太平洋の海鳥の集団死は、海洋食糧網のもろさを浮き彫りにする
和訳協力: サハデ 美穂、校正協力:佐々木 美穂子
2015年1月30日 Pew Charitable Trust News
2015年の1月に私は、多くの人々に衝撃を与えた残酷な光景を目の当たりにした。
オレゴン州とワシントン州の沿岸で、かつてないほどの規模での海鳥の集団死が起きているのだ。
干潮になったらマテガイの仲間を掘ろうと、その機会を待ちながら海岸に沿って歩いていると、小さな死がいをいくつか見つけた。
今後この2つの州にある多くの海岸で、この光景が悪化することになるということを私はわかっていなかった。
報道によれば、幼鳥の餌の大半を占める小さな殻を持つオキアミ類とカイアシ類の不足から、何千羽ものアメリカウミスズメが飢えているようだった。
全体像はまだ不確かだが、海鳥の集団死は、海洋食糧網が不安定である事実を浮き彫りにする。
つまり、カリフォルニア州の現在の海洋生態系は、最小の餌生物でさえ利用できるかどうかが変動する場合があるということである。
そのため、西海岸の漁業管理者が、生態系に基づくアプローチを適用する先駆者の一員となっていることは良いニュースである。
そのアプローチでは、海洋漁業の管理のために、大局的な考慮がなされている。
Pacific Fishery Management Council(太平洋漁業管理評議会)は、2013年に評議会の初のfishery ecosystem plan(漁業生態計画)を承認し、その計画の最初の具体的な第一歩として、この3月に最終的な措置をとる体制を整えている。
それは、生態系の重要な中間的な繋がりを形成している、数十種類もの餌用の魚の種の基本的保護対策の制定である。
たとえ、それが北西海岸に打ち上げられているアメリカウミスズメの助けにならなかったとしても――オキアミ類とカイアシ類はその初期対策に含まれていないのだが――評議会の取り決めは、次の野生生物の危機に対する予防策となるか、あるいは少なくとも危機を最小限に抑える手助けとなるだろう。
実際、最近のナショナルジオグラフィック誌の記事によると、ある科学者が、食物連鎖の低い位置にあるオキアミ類やカイアシ類に悪影響を及ぼす、現在と同様の有害な海洋状態が、オキアミ類等よりわずかに上位にある小型の種に、今年の春と夏に広がることを予測した。

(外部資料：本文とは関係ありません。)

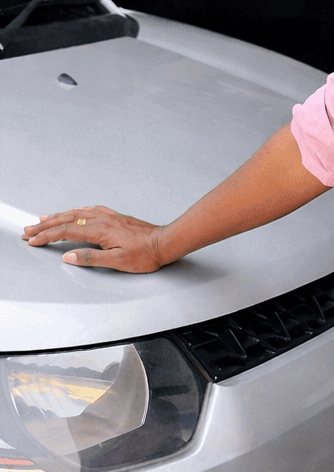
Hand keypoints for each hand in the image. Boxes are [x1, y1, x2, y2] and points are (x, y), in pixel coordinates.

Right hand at [23, 206, 166, 272]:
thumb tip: (69, 256)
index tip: (33, 240)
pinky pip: (90, 210)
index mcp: (100, 231)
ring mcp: (109, 217)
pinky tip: (74, 211)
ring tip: (43, 218)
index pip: (66, 232)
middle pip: (68, 219)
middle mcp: (102, 220)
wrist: (165, 242)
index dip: (47, 236)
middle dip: (46, 224)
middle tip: (30, 229)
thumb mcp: (117, 262)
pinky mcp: (116, 217)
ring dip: (58, 216)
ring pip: (77, 213)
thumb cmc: (145, 255)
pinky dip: (77, 211)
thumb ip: (92, 258)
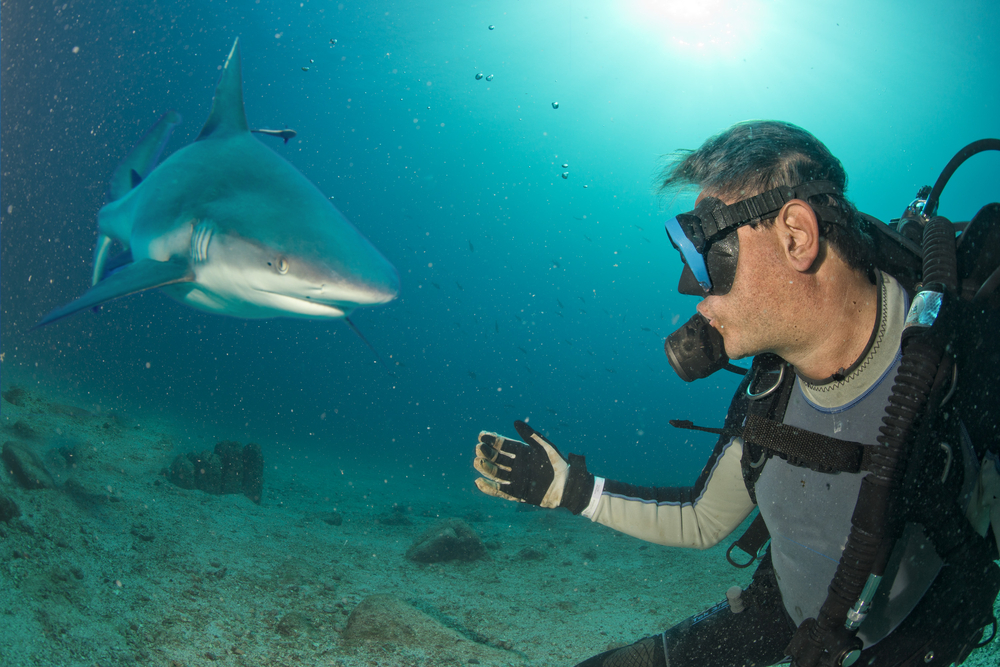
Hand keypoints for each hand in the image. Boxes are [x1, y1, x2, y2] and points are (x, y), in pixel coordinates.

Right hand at [473, 420, 593, 512]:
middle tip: (479, 449)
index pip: (504, 445)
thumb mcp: (545, 447)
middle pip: (498, 458)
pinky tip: (479, 483)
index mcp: (523, 452)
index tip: (482, 436)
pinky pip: (501, 491)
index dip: (493, 440)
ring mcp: (517, 479)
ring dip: (486, 468)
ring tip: (478, 462)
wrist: (568, 486)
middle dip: (488, 453)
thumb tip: (515, 421)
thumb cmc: (558, 464)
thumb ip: (530, 435)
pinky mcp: (518, 493)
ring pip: (497, 473)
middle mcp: (517, 465)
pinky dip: (490, 488)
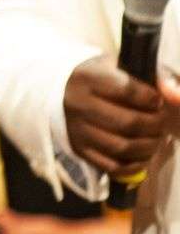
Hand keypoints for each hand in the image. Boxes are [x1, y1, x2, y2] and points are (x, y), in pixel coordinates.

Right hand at [63, 55, 163, 177]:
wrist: (65, 91)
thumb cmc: (104, 78)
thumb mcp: (126, 66)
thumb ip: (159, 76)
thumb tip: (177, 95)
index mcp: (89, 77)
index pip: (128, 91)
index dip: (152, 99)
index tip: (156, 100)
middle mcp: (77, 103)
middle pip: (129, 123)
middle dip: (155, 125)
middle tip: (160, 122)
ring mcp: (77, 129)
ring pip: (122, 147)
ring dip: (148, 146)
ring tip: (154, 138)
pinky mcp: (79, 149)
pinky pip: (113, 167)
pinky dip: (135, 165)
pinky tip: (142, 155)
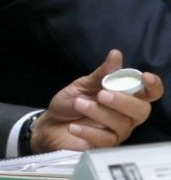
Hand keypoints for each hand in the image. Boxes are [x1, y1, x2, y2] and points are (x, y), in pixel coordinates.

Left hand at [30, 49, 163, 152]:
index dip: (153, 86)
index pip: (149, 94)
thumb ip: (101, 74)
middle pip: (141, 111)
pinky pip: (105, 141)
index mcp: (125, 97)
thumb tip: (116, 54)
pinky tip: (74, 127)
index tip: (144, 77)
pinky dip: (88, 131)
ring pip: (121, 125)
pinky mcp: (105, 148)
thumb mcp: (82, 85)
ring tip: (78, 104)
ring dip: (99, 112)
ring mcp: (117, 133)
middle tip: (101, 94)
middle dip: (122, 101)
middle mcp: (126, 117)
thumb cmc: (70, 103)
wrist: (49, 124)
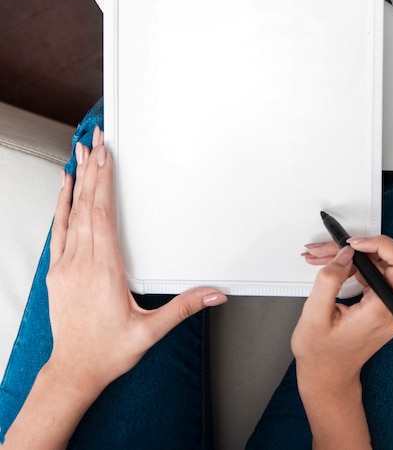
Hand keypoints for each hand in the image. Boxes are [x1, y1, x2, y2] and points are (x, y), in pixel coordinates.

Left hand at [46, 127, 226, 397]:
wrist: (72, 372)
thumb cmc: (107, 351)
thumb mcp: (150, 330)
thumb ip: (184, 307)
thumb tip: (213, 293)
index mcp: (104, 270)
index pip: (103, 216)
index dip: (104, 183)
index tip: (106, 158)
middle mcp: (82, 262)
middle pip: (87, 206)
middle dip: (92, 171)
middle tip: (95, 142)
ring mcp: (66, 265)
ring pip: (71, 214)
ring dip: (76, 182)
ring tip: (78, 154)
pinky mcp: (57, 272)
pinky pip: (58, 231)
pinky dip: (60, 206)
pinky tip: (63, 189)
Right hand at [292, 236, 392, 391]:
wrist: (327, 376)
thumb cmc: (321, 354)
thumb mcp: (315, 314)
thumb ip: (330, 279)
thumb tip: (345, 253)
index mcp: (382, 311)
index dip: (378, 245)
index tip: (352, 245)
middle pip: (388, 259)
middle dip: (355, 248)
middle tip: (326, 249)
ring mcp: (390, 308)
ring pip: (379, 263)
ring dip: (349, 255)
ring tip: (321, 255)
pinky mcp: (383, 306)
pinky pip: (373, 274)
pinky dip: (351, 266)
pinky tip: (330, 264)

そのことからも、海鳥や海洋哺乳類、サケ・マグロのような大きな魚類などの餌となる小型の魚類を保護することとなると、漁業管理者にとっても予防策をとることが非常に重要なのである。
現在、サンマ、イカナゴ類およびツツイカ目の数種といった餌用の魚は管理・監視されていないため、食物連鎖に関わるほかの種類への影響を及ぼさない場合には、いつでも漁獲を始められる。
実際に、それらの餌用の魚はまだ西海岸では漁獲の対象となっていない。
しかし、ほかの魚の餌や飼料としての地球規模での需要が増え続けて、捕獲量が増加したため、西海岸の漁業者は賢明な解決策を考案している。
つまり、捕獲の開始を許可する前に、ほかの生態系にかかる影響のコスト評価をするのである。
この生態系へ先手を打つ方針は、幅広い支持を集めてきた。
実際に、この提案についてのオレゴン州の記事において、シーフード産業をリードする会社の代表者が以下のように述べた。
「健全な生態系を維持することは、環境保護団体や漁師が賛同する目標です」。
これらの小型の魚類は大きな問題となっており、餌用の魚の管理において予防的なアプローチをとるようであれば、太平洋漁業管理評議会は正しい方向へ進んでいるといえる。
Paul Shively氏は、Pew Charitable Trusts(ピュー・チャリタブル・トラスト)の西海岸における海洋保全事業の運営管理を行っている。